Ils ne produisent aucune pièce relative à des prêts à la consommation dont ils font état dans leurs écritures et il ne peut en être tenu compte, comme il ne peut être tenu compte des engagements de caution qu'ils ont souscrits postérieurement à celui pour lesquels ils sont recherchés, soit :
- celui souscrit par eux le 23 octobre 2014 en garantie d'une ouverture de crédit en compte consentie à la société Menuiserie [P] par la banque CIC ;
- celui souscrit par eux le 13 novembre 2014 en garantie d'un prêt de 30.000 euros consenti à la société Menuiserie [P] par le Crédit agricole.
Au vu de ces éléments, les engagements de caution souscrits par eux deux le 16 novembre 2007 à hauteur de la somme globale de 390.000 euros n'apparaissent pas comme ayant été, au jour de leurs conclusions, manifestement disproportionnés à leurs biens et revenus.
Ceci étant dit, il n'y a pas lieu à rechercher si, au moment où ils sont actionnés par la Caisse d'épargne, ils sont ou non en mesure de faire face à l'intégralité de leurs obligations.
Sur l'action en paiement :
En conséquence et en l'absence de toute critique quant au montant de la créance de la Caisse d'épargne, le jugement dont appel mérite confirmation en ce qu'il a solidairement condamné les époux [P] à lui payer la somme de 36.595,97 euros avec intérêts au taux de 4,5% l'an à compter du 1er février 2018, capitalisables annuellement à compter de ce même jugement.
Les époux [P] ont à ce jour et depuis l'introduction de l'instance en octobre 2019 déjà bénéficié des plus larges délais de paiement et leur demande en échelonnement de la dette est à écarter.

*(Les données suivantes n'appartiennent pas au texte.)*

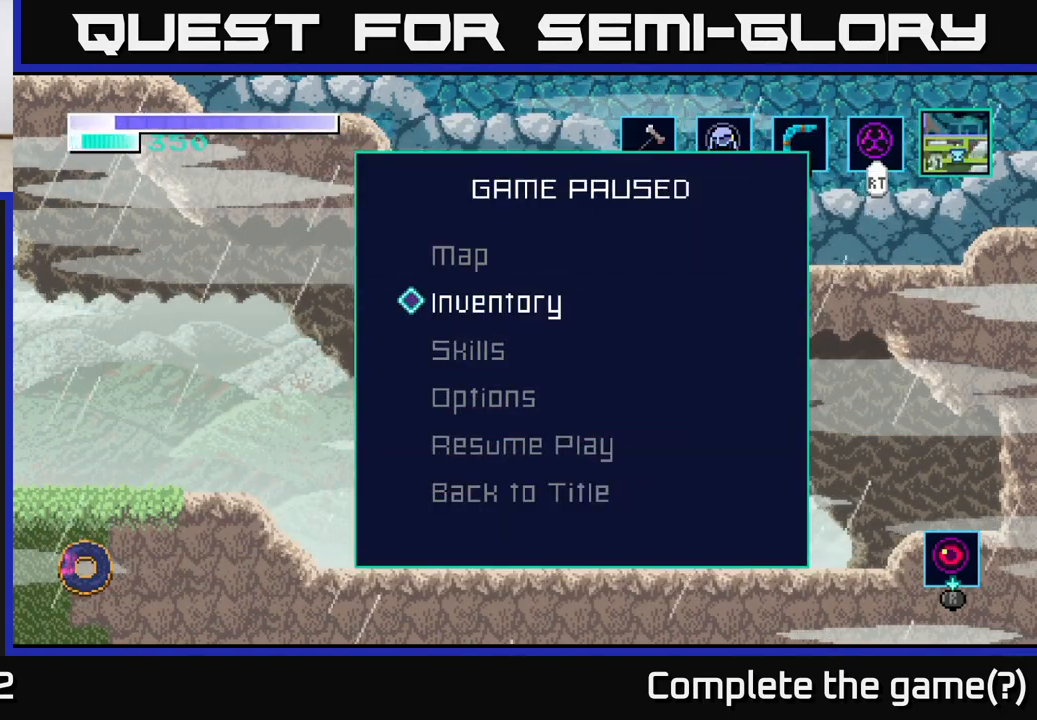
{"buttons": [], "left_stick": "center", "right_stick": "center", "events": [[33, "left_stick", "down"], [217, "left_stick", "center"], [233, "A", "down"], [300, "A", "up"]]}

Sur l'action en responsabilité engagée par Mme [L] [P] :
Seule Mme [L] [P], qui réclame des dommages et intérêts à hauteur de la somme de 36.595,97 euros, met en cause un manquement de la Caisse d'épargne à son devoir de mise en garde pour ne pas l'avoir alertée sur la situation de la société Menuiserie [P] qui, selon elle, aurait dû la conduire à la dissuader de souscrire son engagement.
Toutefois, aucun élément ne permet de retenir que la situation économique de la société Menuiserie [P] présentait une certaine fragilité en fin d'année 2007, étant observé que ses besoins en trésorerie sont apparus en 2014, ainsi que le révèlent les encours obtenus auprès de la Banque CIC et du Crédit agricole, et que son placement en redressement judiciaire est intervenu huit années plus tard par jugement du 20 octobre 2015.
Le jugement dont appel sera donc également confirmé en ce qu'il a débouté Mme [L] [P] de cette demande
Sur les frais et dépens :
Les époux [P], qui succombent en leur appel, doivent en supporter les entiers dépens.
L'équité ne commande pas, en cause d'appel, de faire application des dispositions de l'article 700 du code de procédure civile.
PAR CES MOTIFS
LA COUR,
Statuant publiquement, par arrêt contradictoire rendu par mise à disposition au greffe et en dernier ressort,
CONFIRME le jugement du tribunal de commerce de Brive la Gaillarde en date du 03 septembre 2021 ;
CONDAMNE in solidum M. [R] [P] et Mme [L] [P] aux dépens de l'appel.